Historic Background Of Tokyo
Oct 23,2007 00:00 by newsdesk

Tokyo started off as an insignificant little fishing village called Edo, lying in the Kanto plain, close to the mouth of the Sumida-gawa River. The location was an enviable one; the plain was a fertile and rich area, and between the 1300s and the 1700s, the village of Edo came to be occupied by various rulers. In 1457, the ruler Dokan Ota built the first castle on the site (the date is still considered the official 'founding’ of Tokyo), but it was during the reign of the powerful Shogun, Ieyasu of the Tokugawa Shogunate in 1600, that Tokyo actually became a power centre.
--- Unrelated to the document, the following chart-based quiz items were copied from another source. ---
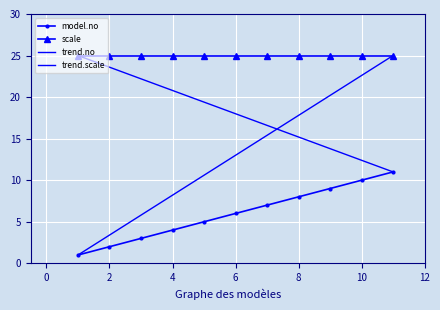

Reading left to right, list all the values displayed in this chart.

1	2	3	4	5	6	7	8	9	10	11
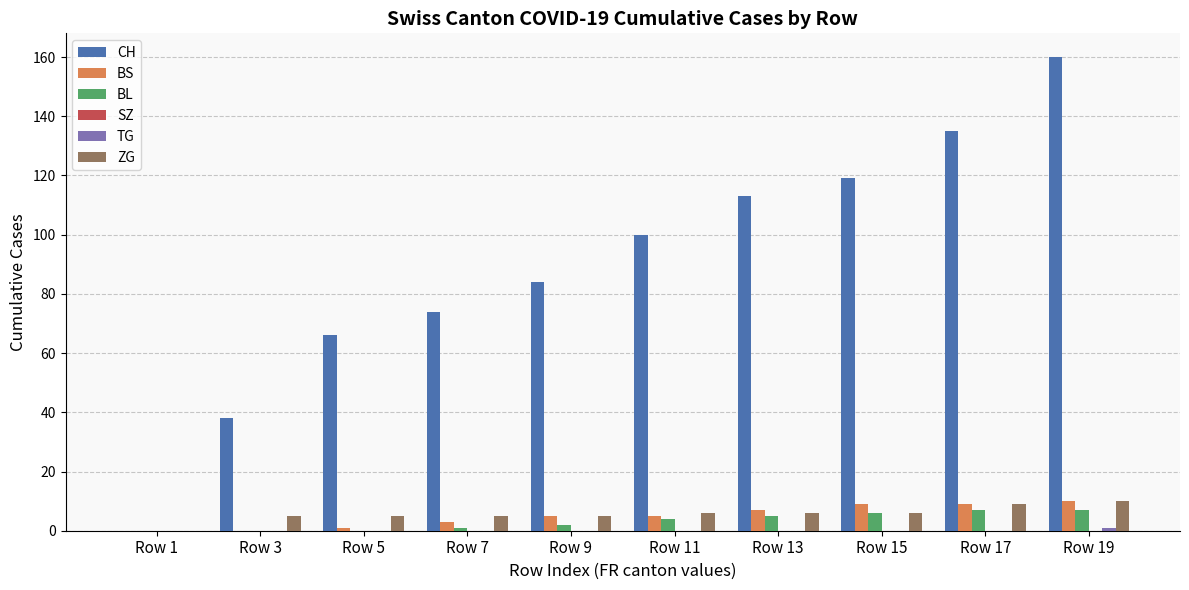

What is the maximum value shown in the chart?

160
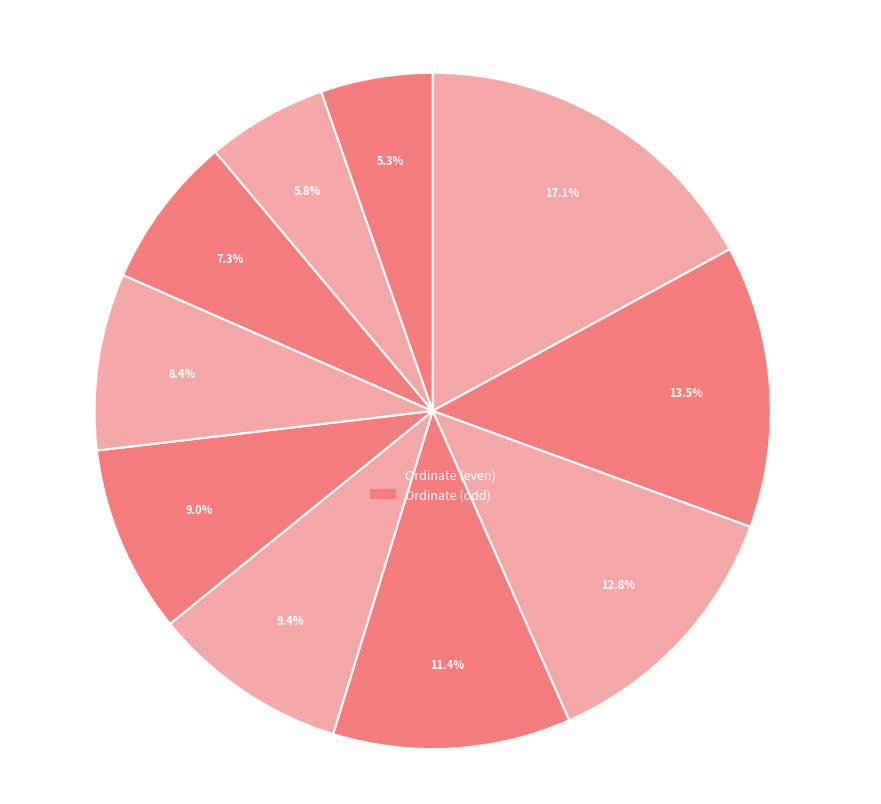

The 5 slice represents 12% of the pie. True or false?

False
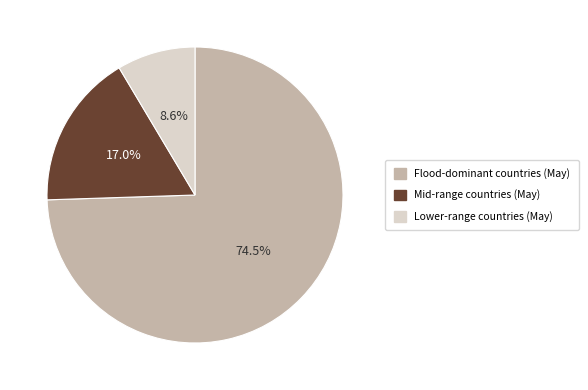

Does any single category account for the majority?

Yes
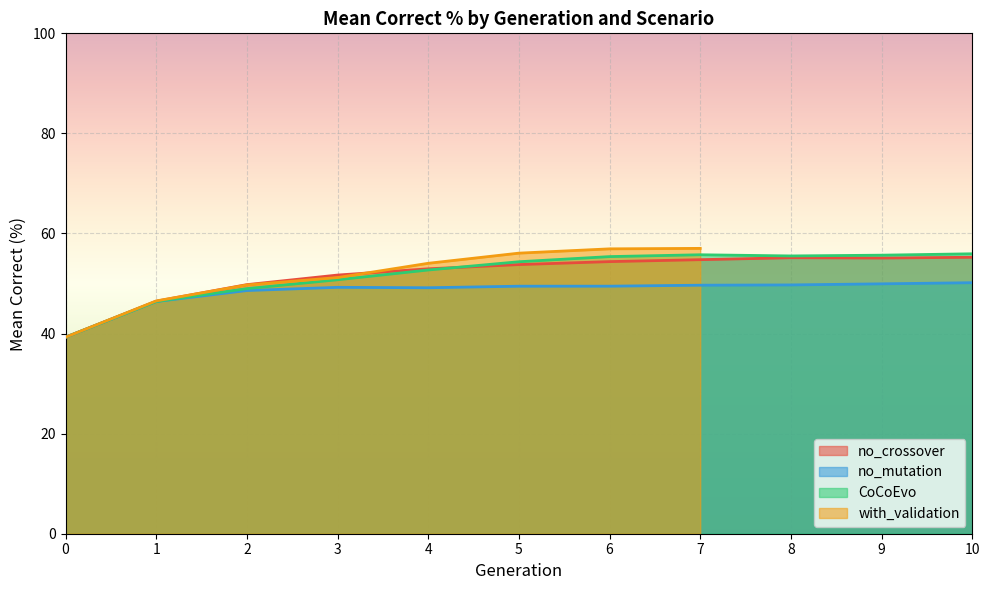

What is the maximum value for no_mutation?

50.2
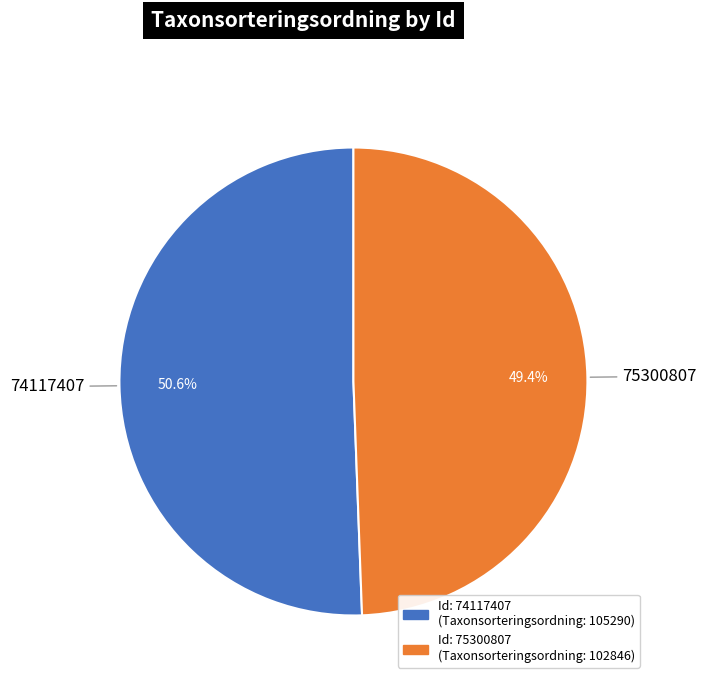

Does any single category account for the majority?

Yes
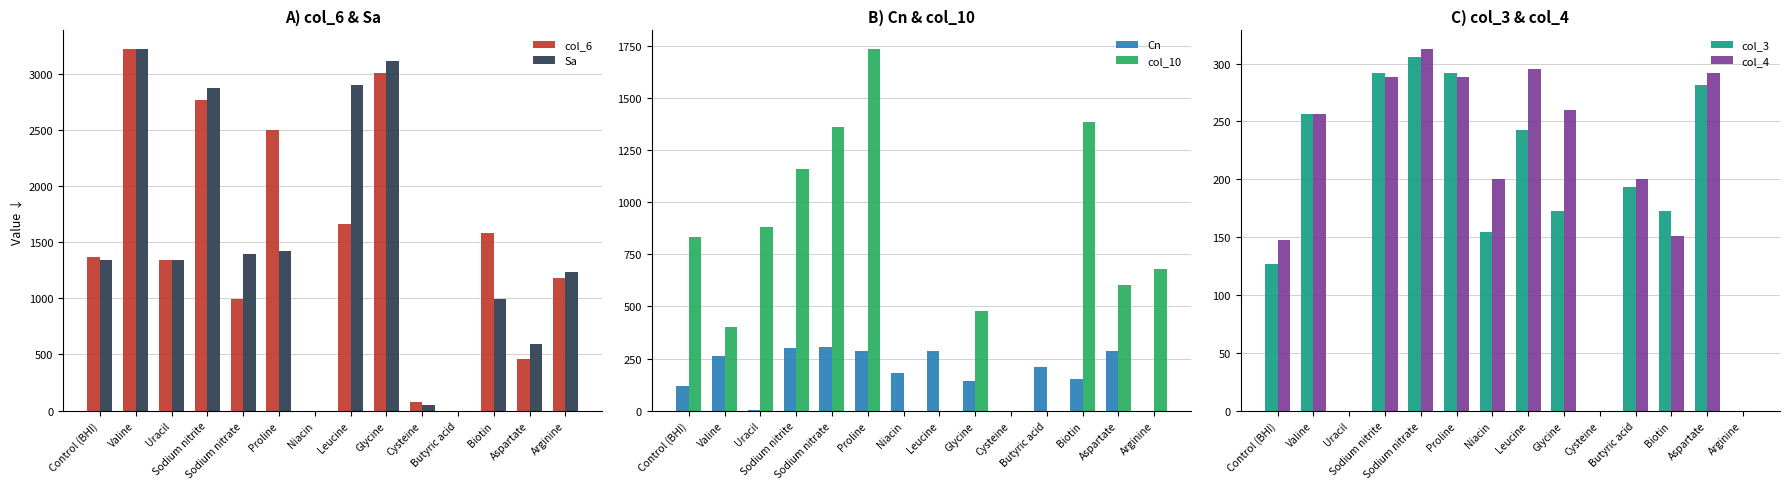

Reading left to right, transcribe all the data shown in this chart.

col_6: Control (BHI)=1369.9	Valine=3223.4	Uracil=1343.1	Sodium nitrite=2766.7	Sodium nitrate=993.9	Proline=2498.1	Niacin=0.0	Leucine=1665.4	Glycine=3008.5	Cysteine=80.6	Butyric acid=0.0	Biotin=1584.8	Aspartate=456.6	Arginine=1181.9
Sa: Control (BHI)=1343.1	Valine=3223.4	Uracil=1343.1	Sodium nitrite=2874.2	Sodium nitrate=1396.8	Proline=1423.7	Niacin=0.0	Leucine=2901.1	Glycine=3116.0	Cysteine=53.7	Butyric acid=0.0	Biotin=993.9	Aspartate=591.0	Arginine=1235.6
Cn: Control (BHI)=116.0	Valine=260.2	Uracil=3.5	Sodium nitrite=298.9	Sodium nitrate=305.9	Proline=288.4	Niacin=182.9	Leucine=288.4	Glycine=140.7	Cysteine=0.0	Butyric acid=207.5	Biotin=151.2	Aspartate=288.4	Arginine=0.0
col_10: Control (BHI)=830.4	Valine=402.6	Uracil=880.7	Sodium nitrite=1157.5	Sodium nitrate=1358.8	Proline=1736.2	Niacin=0.0	Leucine=0.0	Glycine=478.1	Cysteine=0.0	Butyric acid=0.0	Biotin=1383.9	Aspartate=603.9	Arginine=679.4
col_3: Control (BHI)=126.6	Valine=256.7	Uracil=0.0	Sodium nitrite=291.9	Sodium nitrate=305.9	Proline=291.9	Niacin=154.7	Leucine=242.6	Glycine=172.3	Cysteine=0.0	Butyric acid=193.4	Biotin=172.3	Aspartate=281.3	Arginine=0.0
col_4: Control (BHI)=147.7	Valine=256.7	Uracil=0.0	Sodium nitrite=288.4	Sodium nitrate=313.0	Proline=288.4	Niacin=200.4	Leucine=295.4	Glycine=260.2	Cysteine=0.0	Butyric acid=200.4	Biotin=151.2	Aspartate=291.9	Arginine=0.0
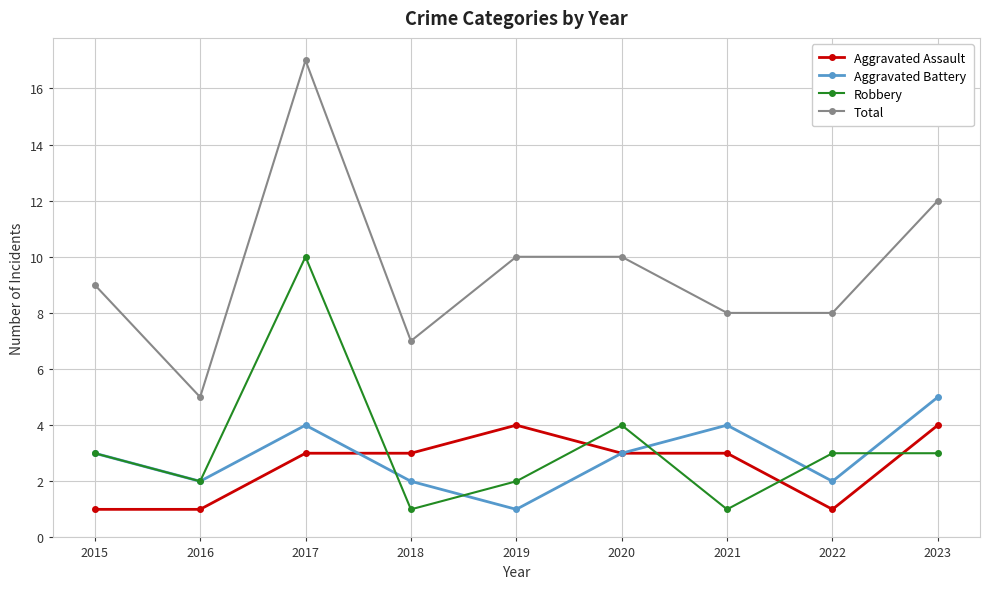

Between 2016 and 2017, which series saw the biggest shift?

Total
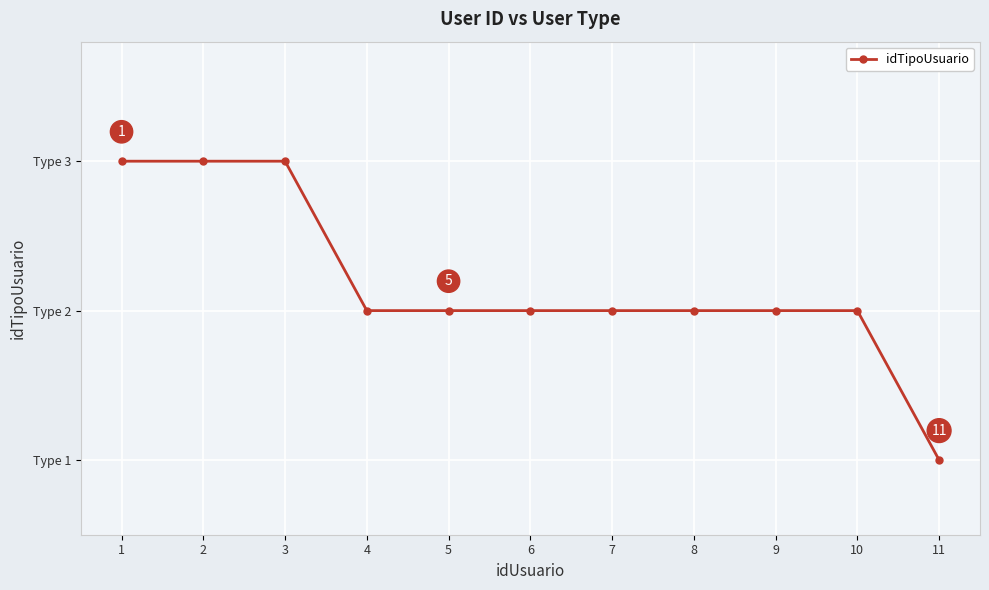

What is the difference between the second highest and second lowest values?

1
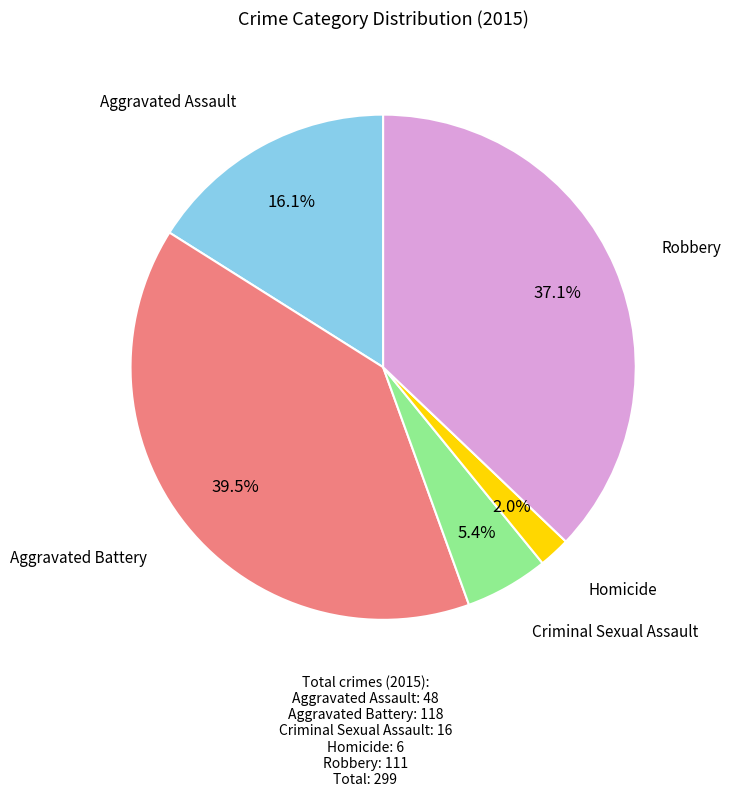

To the nearest percent, what is the average slice percentage?

20%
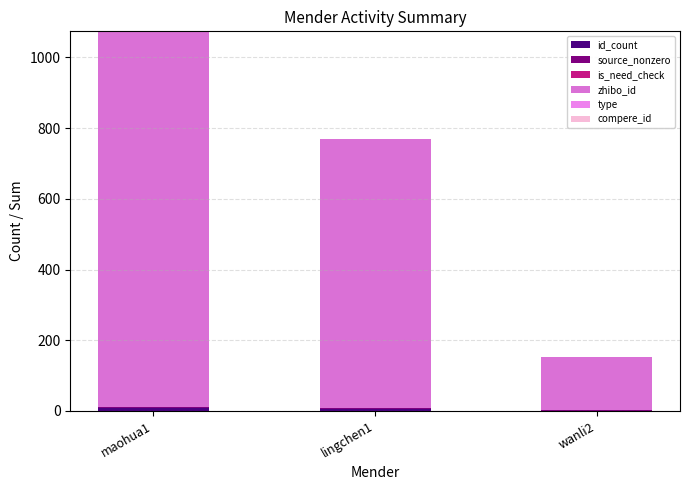

Does the chart contain stacked bars?

Yes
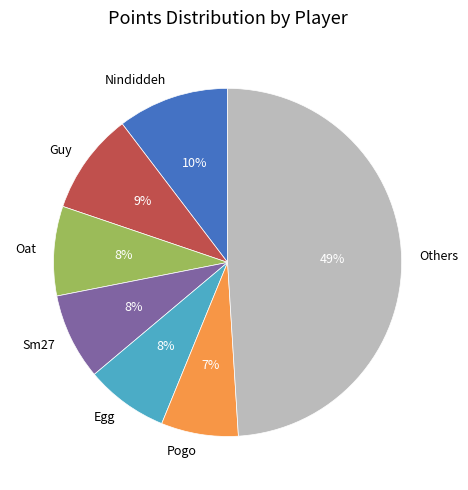

To the nearest percent, what is the average slice percentage?

14%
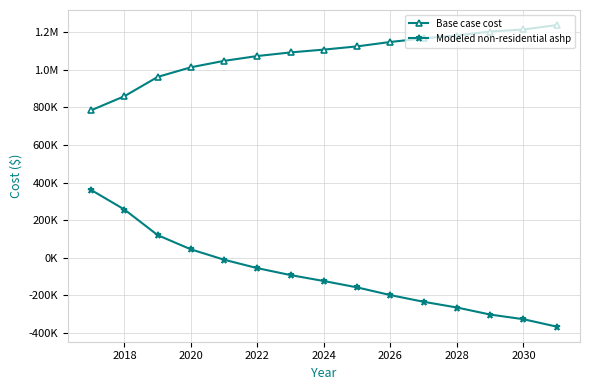

What are all the series names shown in the legend?

Base case cost, Modeled non-residential ashp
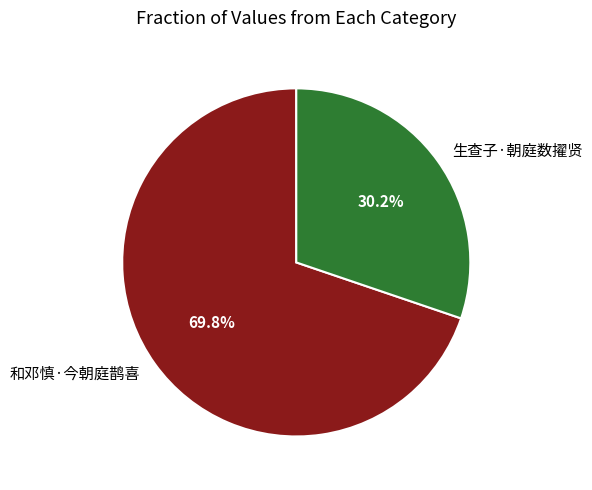

How many segments does this pie chart have?

2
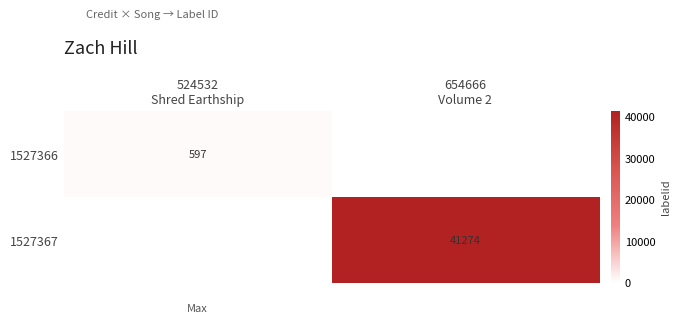

What is the maximum value shown in the chart?

41274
By the end of that century, Tokyo had begun to grow- dominated by Ieyasu’s castle, but developing laterally too, with workshops, streets, bathhouses, theatres, even brothels, coming up.

In 1867, with the Meiji Restoration, Tokyo received its present name, and continued to develop - now not as one city, but as a conglomerate of many cities, each a commercial, administrative and social centre in its own right.

Tokyo suffered badly in the bombings of the Second World War but once it started to recover, it again took the shape of a loose-knit union of separate villages and towns. Very big, very diverse, and a wee bit frightening for a stranger.